_Excerpted records_
--------

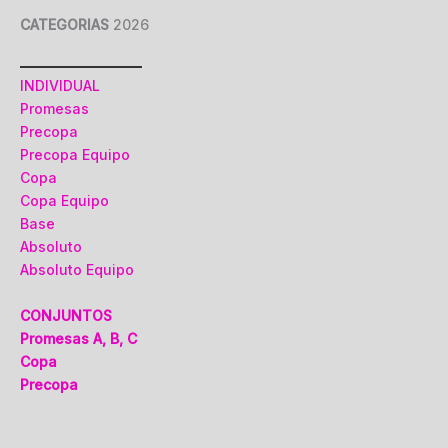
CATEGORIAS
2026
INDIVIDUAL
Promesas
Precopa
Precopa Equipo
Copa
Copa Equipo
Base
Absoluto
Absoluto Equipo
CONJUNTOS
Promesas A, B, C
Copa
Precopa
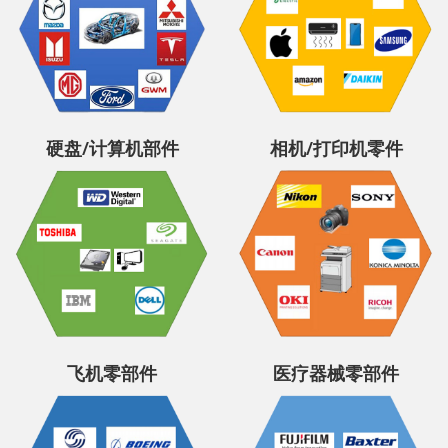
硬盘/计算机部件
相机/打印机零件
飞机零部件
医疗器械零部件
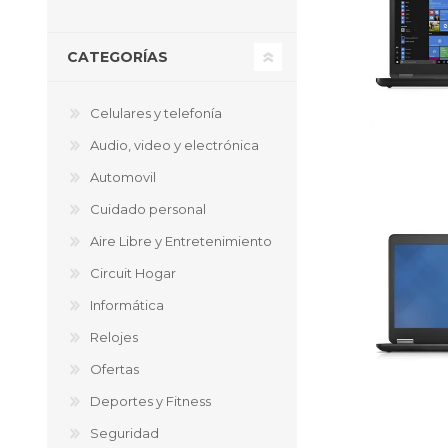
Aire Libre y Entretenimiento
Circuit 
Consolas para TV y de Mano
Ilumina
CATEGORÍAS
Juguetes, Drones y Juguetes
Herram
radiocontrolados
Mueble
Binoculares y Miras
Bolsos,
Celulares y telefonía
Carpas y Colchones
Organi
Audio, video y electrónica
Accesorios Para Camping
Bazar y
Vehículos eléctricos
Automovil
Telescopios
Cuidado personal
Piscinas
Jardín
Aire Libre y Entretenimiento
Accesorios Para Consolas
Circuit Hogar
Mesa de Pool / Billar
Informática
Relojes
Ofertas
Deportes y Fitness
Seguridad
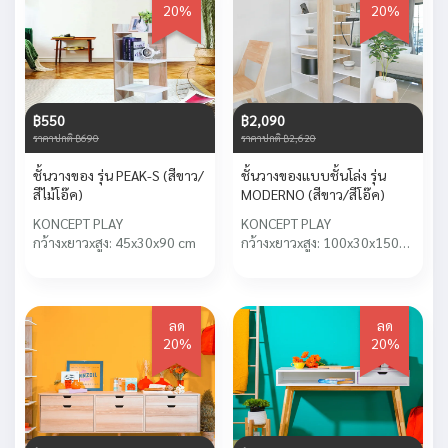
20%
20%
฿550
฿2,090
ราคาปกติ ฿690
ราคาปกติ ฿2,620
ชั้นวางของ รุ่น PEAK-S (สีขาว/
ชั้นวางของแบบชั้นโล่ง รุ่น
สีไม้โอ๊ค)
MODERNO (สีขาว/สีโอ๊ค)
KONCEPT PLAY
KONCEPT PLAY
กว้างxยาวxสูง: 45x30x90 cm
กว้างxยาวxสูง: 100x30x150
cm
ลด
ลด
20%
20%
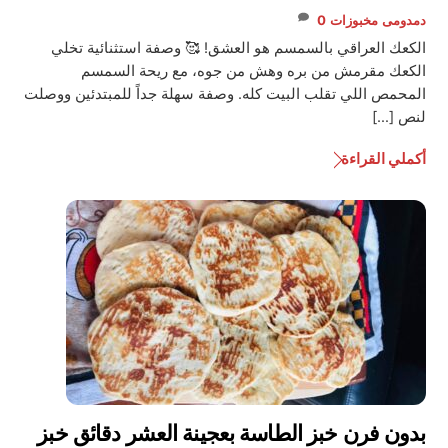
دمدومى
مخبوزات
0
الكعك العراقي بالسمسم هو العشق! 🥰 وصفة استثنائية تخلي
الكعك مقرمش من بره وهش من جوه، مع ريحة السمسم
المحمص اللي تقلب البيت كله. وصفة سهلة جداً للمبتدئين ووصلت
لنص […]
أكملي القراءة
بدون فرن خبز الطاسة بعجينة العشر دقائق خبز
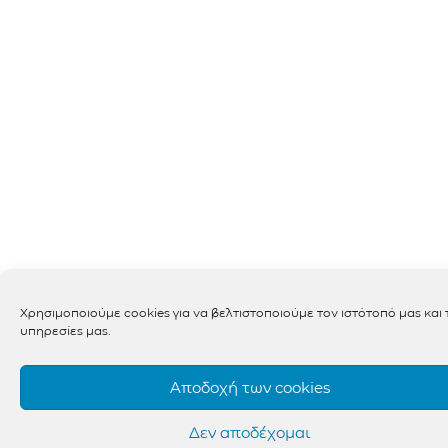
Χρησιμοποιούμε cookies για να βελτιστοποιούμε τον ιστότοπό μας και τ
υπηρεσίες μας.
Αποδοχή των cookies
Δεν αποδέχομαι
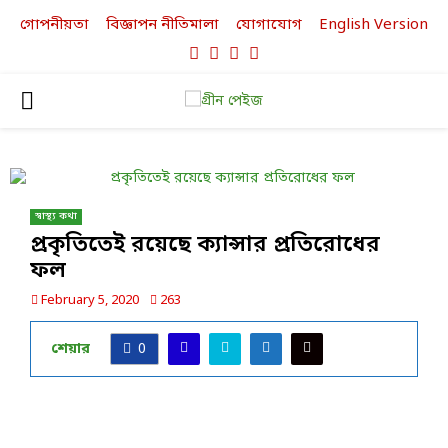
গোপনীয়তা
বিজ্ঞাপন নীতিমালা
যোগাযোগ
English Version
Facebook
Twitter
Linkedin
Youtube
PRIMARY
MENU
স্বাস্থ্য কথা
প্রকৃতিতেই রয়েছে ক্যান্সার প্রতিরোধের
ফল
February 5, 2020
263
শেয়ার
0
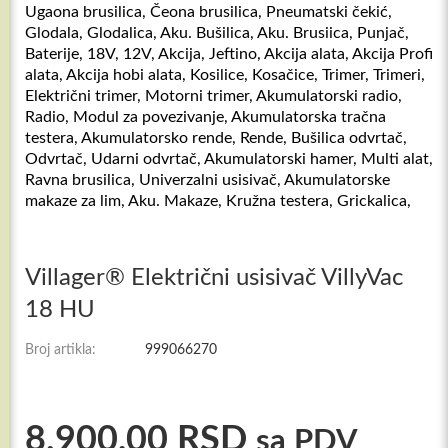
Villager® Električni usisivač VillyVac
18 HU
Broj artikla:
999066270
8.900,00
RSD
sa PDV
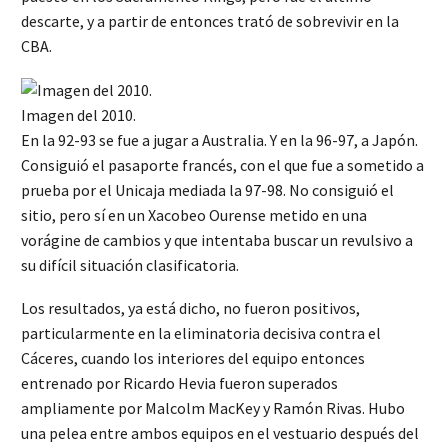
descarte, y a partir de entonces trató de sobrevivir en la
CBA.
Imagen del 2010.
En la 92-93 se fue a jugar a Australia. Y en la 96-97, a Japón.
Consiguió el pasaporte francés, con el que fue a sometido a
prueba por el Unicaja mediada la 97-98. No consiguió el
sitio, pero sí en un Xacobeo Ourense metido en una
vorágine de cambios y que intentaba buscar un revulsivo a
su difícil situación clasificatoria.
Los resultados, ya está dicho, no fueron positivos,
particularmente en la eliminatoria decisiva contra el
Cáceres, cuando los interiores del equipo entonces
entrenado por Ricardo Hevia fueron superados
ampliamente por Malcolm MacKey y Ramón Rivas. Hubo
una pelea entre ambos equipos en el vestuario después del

--------

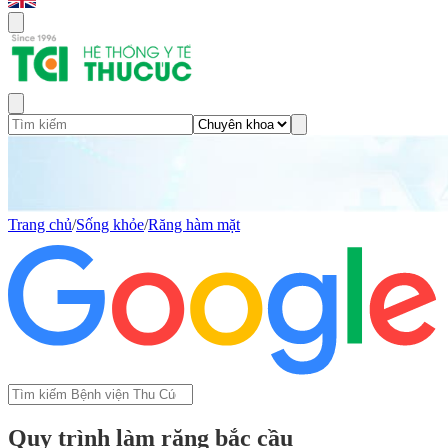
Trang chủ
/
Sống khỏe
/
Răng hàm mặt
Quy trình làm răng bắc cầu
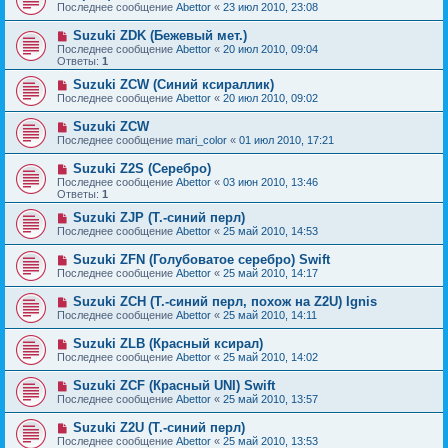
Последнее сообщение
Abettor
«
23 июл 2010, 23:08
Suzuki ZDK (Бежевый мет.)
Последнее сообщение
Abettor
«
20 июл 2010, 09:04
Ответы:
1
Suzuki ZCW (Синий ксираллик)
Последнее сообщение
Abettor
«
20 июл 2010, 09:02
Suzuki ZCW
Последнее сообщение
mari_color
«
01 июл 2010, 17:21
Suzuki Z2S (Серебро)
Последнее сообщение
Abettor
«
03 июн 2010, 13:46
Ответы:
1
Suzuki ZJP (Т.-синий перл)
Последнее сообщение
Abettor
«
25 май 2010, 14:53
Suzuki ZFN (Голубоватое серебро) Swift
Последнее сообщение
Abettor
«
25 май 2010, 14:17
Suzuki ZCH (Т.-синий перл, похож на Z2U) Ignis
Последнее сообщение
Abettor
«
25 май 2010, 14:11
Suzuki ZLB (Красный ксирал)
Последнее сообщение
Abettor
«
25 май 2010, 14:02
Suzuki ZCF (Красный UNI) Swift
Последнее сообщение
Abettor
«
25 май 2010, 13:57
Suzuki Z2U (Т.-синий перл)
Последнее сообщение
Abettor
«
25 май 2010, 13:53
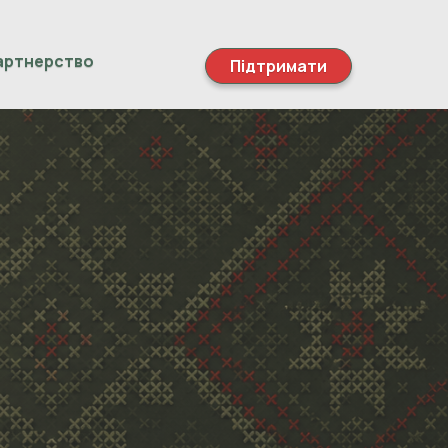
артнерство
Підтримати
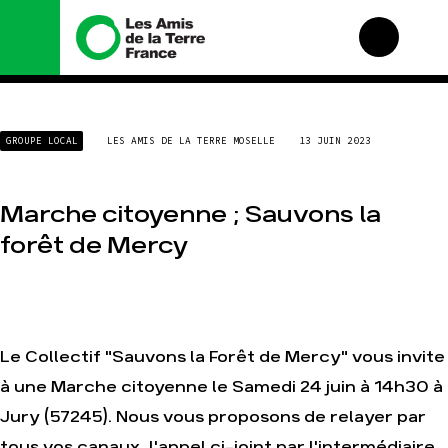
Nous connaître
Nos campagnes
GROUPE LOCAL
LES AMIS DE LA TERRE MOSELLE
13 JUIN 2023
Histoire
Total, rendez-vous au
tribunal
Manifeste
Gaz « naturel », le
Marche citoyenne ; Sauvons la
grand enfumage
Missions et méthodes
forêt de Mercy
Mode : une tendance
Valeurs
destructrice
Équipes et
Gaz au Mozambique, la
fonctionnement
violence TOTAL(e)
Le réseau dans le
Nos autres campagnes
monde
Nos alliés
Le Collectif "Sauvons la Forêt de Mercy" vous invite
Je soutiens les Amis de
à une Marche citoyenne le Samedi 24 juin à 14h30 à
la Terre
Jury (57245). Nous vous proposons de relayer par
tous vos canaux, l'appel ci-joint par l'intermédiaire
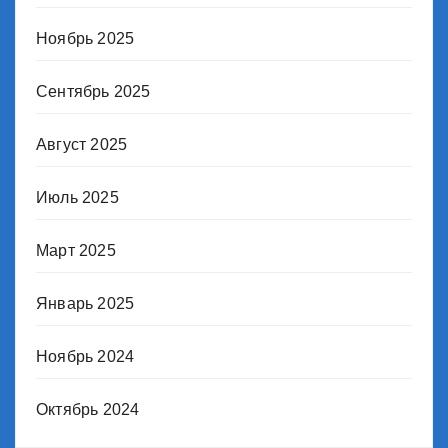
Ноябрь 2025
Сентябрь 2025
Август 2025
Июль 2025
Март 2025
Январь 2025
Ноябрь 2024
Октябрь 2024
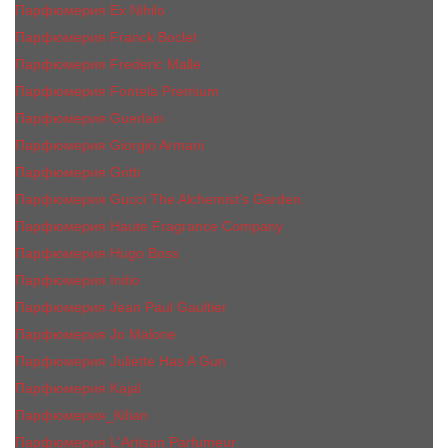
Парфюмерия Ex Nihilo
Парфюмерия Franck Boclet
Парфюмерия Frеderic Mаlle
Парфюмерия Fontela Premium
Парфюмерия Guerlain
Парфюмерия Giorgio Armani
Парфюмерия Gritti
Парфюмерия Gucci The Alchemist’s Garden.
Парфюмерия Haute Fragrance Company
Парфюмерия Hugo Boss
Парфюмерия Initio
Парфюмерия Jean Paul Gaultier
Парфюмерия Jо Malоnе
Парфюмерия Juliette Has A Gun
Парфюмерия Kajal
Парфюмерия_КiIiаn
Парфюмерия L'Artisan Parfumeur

--------

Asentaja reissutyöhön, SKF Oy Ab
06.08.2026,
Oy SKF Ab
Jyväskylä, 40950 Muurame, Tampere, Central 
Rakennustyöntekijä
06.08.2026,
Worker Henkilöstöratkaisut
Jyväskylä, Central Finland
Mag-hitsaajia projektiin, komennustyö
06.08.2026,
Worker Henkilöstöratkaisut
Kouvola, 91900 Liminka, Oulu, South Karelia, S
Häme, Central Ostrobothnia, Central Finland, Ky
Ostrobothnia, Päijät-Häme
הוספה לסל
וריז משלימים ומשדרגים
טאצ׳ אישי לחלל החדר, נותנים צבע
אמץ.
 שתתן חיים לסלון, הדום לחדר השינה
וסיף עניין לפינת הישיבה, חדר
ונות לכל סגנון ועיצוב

--------

State how many lines in the material above hold the word "Nous". Add nothing else.

2